#### WHAT TO PRODUCE:
Pick out each line in the items below that contains the word "données" and copy those lines. Case counts.

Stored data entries

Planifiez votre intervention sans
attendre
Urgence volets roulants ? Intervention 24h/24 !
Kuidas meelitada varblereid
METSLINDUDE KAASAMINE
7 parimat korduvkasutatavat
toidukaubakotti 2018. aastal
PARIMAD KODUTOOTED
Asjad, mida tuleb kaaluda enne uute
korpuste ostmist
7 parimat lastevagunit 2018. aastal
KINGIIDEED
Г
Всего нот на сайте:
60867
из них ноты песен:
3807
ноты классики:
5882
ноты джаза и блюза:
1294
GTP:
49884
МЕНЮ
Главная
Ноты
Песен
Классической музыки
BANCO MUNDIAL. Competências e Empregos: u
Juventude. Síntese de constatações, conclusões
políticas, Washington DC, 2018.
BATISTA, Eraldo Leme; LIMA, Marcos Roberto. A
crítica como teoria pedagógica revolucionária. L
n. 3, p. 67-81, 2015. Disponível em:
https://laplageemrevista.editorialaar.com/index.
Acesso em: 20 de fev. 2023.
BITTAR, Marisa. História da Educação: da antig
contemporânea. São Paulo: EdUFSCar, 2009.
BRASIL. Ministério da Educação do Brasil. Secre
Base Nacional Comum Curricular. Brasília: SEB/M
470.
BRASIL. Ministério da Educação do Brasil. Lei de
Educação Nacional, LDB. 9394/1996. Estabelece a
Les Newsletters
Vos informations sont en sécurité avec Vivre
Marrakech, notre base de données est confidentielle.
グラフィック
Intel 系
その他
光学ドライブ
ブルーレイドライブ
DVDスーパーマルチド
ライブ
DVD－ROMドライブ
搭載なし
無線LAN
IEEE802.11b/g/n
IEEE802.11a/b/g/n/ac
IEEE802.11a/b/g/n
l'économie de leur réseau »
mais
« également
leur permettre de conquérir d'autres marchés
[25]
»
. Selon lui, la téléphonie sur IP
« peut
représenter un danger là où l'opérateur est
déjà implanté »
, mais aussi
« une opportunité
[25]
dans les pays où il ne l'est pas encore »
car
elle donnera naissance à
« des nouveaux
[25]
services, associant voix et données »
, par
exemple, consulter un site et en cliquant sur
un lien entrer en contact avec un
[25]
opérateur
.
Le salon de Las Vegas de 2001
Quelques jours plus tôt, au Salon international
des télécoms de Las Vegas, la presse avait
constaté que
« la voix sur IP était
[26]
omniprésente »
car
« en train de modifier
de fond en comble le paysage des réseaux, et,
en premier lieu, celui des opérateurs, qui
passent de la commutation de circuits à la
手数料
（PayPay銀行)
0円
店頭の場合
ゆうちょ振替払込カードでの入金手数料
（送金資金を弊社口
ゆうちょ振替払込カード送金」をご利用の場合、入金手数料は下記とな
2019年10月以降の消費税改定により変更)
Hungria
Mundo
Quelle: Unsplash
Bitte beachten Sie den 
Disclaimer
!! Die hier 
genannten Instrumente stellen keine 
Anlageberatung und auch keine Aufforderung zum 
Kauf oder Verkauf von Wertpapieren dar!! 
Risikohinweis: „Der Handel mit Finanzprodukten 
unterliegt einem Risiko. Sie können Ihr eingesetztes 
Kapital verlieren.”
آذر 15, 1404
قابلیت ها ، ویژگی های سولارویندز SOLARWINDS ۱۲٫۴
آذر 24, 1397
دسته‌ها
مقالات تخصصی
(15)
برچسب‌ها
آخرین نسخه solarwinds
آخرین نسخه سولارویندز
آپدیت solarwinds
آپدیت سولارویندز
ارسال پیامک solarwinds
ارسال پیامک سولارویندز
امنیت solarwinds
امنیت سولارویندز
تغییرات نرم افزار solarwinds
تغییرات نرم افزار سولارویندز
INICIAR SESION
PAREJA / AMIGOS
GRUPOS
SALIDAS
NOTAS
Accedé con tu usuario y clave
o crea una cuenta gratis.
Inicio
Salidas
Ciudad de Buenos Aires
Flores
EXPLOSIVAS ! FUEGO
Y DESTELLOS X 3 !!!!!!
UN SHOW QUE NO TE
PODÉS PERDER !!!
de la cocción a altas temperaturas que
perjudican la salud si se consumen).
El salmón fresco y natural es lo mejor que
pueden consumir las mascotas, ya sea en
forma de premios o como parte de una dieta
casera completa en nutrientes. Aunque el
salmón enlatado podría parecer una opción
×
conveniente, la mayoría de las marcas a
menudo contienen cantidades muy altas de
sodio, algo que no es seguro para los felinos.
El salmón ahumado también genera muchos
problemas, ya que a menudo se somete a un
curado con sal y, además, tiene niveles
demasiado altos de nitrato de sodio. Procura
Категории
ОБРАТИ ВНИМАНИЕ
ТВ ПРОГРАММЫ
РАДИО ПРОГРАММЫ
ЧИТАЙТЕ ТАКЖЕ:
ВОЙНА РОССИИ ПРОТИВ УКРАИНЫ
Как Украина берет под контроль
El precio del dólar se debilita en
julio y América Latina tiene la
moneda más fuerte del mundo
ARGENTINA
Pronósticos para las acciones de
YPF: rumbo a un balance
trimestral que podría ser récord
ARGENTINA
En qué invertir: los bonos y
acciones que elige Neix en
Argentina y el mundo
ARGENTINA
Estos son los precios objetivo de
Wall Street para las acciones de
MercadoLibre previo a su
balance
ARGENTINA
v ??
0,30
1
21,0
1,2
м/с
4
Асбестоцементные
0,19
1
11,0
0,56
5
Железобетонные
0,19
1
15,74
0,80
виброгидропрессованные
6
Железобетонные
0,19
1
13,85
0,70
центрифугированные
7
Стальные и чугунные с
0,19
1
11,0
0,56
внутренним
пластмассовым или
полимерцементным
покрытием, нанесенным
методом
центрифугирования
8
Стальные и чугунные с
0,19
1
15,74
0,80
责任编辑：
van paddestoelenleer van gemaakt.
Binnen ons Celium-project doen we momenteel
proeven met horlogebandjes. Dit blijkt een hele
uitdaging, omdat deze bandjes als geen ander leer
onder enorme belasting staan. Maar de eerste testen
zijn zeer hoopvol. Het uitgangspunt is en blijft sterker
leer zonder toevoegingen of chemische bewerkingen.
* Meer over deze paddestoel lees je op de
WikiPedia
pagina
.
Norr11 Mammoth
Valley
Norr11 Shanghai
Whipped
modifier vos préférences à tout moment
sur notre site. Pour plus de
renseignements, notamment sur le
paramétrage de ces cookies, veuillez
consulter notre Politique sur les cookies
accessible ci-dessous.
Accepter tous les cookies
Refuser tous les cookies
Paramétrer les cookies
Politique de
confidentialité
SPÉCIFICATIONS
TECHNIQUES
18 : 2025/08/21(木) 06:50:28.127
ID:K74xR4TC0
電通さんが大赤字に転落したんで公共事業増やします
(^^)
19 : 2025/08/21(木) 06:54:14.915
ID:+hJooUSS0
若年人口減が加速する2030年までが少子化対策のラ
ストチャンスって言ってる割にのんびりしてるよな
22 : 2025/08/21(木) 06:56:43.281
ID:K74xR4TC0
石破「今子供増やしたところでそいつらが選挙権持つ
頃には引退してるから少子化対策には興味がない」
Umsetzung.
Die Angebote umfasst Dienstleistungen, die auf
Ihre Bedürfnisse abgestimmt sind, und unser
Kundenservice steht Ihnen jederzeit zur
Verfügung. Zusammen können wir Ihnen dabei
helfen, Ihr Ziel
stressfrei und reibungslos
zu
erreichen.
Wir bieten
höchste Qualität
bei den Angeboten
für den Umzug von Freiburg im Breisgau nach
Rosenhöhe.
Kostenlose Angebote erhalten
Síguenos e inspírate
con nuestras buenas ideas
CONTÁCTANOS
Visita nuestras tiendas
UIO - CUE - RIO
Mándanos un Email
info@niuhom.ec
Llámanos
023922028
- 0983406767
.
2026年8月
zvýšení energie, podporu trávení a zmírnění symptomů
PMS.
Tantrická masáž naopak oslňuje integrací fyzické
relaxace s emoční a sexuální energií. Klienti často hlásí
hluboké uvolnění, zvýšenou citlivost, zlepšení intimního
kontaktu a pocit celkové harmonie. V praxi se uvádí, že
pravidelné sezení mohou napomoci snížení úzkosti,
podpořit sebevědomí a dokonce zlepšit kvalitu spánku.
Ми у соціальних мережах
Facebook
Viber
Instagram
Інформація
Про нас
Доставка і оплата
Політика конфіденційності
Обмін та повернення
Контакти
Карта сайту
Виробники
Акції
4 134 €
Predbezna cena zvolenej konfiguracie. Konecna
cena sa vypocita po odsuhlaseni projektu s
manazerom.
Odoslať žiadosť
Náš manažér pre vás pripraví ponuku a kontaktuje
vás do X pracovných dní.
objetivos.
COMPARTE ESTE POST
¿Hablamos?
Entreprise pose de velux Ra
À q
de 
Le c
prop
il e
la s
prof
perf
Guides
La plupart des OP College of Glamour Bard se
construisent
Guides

#### EXERCISE RESULT:
Marrakech, notre base de données est confidentielle.
services, associant voix et données »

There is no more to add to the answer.